# Good ideas for soccer banquet?



## carolelaine (May 17, 2007)

We've been requested to supply finger foods for the end of the season soccer banquet.  These players are in high school.  Any suggestions on what would be easy to transport?  It would also help if the dish didn't need to stay hot.  Thanks for your help.


----------



## mudbug (May 17, 2007)

I have the same issue, only it's for a lacrosse banquet.

Come on, people!


----------



## GotGarlic (May 17, 2007)

Pigs in a Blanket with Lil Smokies sausages would be great: Little Smokie Piggie Recipe: Lit'l Smokie Sausages and Crescent Roll Appetizers They're fine at room temp and better with some mustard for dipping.
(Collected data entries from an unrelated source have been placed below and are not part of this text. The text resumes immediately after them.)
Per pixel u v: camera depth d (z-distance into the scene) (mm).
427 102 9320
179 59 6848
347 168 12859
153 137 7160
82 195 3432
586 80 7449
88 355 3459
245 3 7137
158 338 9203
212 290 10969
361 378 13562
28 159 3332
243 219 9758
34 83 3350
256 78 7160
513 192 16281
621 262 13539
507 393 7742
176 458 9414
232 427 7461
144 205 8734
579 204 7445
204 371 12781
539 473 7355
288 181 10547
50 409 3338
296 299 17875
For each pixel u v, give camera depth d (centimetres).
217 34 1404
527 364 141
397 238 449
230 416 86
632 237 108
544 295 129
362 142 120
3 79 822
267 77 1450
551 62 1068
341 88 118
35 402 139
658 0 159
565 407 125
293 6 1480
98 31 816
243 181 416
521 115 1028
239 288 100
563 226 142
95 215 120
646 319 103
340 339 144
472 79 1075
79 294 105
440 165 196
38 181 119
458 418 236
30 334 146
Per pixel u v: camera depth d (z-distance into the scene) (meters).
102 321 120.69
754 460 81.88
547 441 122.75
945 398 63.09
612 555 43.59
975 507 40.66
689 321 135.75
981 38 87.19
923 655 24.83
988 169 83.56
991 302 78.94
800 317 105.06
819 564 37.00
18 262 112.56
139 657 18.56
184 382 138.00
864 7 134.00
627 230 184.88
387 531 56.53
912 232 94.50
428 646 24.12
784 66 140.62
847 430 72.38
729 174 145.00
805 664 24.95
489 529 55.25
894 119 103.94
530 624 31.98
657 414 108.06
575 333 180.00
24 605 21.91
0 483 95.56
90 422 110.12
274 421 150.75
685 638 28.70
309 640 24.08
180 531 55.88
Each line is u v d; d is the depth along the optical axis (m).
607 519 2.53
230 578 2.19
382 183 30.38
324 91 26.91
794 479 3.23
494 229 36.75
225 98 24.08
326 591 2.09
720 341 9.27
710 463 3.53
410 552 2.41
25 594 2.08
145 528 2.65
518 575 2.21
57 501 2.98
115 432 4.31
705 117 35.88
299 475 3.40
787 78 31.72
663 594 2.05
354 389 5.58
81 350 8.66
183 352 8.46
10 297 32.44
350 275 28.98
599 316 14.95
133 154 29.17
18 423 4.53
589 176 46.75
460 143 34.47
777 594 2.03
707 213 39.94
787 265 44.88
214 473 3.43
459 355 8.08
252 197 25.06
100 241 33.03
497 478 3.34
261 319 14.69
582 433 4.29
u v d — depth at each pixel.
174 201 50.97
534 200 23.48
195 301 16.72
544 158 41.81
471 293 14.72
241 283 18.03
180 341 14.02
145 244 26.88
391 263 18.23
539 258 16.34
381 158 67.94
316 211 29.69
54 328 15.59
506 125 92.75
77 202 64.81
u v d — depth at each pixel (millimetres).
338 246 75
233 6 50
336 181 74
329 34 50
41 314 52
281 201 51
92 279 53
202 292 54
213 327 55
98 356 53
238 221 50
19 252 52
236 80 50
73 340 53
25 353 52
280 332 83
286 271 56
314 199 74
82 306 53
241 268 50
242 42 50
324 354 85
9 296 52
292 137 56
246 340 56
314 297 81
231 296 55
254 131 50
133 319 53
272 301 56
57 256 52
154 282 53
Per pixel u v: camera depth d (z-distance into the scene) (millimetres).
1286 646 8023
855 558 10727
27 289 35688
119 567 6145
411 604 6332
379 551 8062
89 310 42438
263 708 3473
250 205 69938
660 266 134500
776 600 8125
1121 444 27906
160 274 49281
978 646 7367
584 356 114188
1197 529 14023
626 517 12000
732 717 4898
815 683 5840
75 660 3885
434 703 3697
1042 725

Cheese cubes and fruit, like grapes, melon balls and pineapple chunks, on frilly toothpicks.


----------



## legend_018 (May 17, 2007)

Also prosciutoo wrapped around the melon balls tied together with toothpicks.

How about some crockpot stuff? Can you bring a crock pot? You can make kielbasa in it. 

Tuna or chicken salad with rolls and/or cold cut platter

I have a recipe called best ever layered mexican dip. Which you'd serve with tortilla's. 

Cheese Ball and crackers


----------



## StirBlue (May 17, 2007)

Fingerfoods for athletics are like pizza and more pizza.  Cookies, brownies, and apple crisp.  

It is Spring after all.


----------



## Katie H (May 17, 2007)

How about making a "mess" of tortilla pinwheels.  I have several recipes for these yummy little nuggets.  Here's a cooks.com link for one:  Tortilla Pinwheels.

This is something that isn't too costly to make, can be made by the ton and done ahead of time.  Every time I serve them, there's none left.  Zippo.  Zero.  None.


----------



## amber (May 17, 2007)

So there is no way to heat the food or keep it cold once you get to the high school to serve the food?  I'd go for chips and salsa. I dont see how you could have safe foods other than junk type foods without heating or cooling, short of vegetables and fruit and I'm not sure soccer people or lacrosse people would like only fruit and veggies


----------



## carolelaine (May 21, 2007)

There isn't a way to keep the food hot or cold, but that may not be a big issue as I think they'll eat up everything pretty fast.  I am reading your recipes now, thanks for all of the suggestions.


----------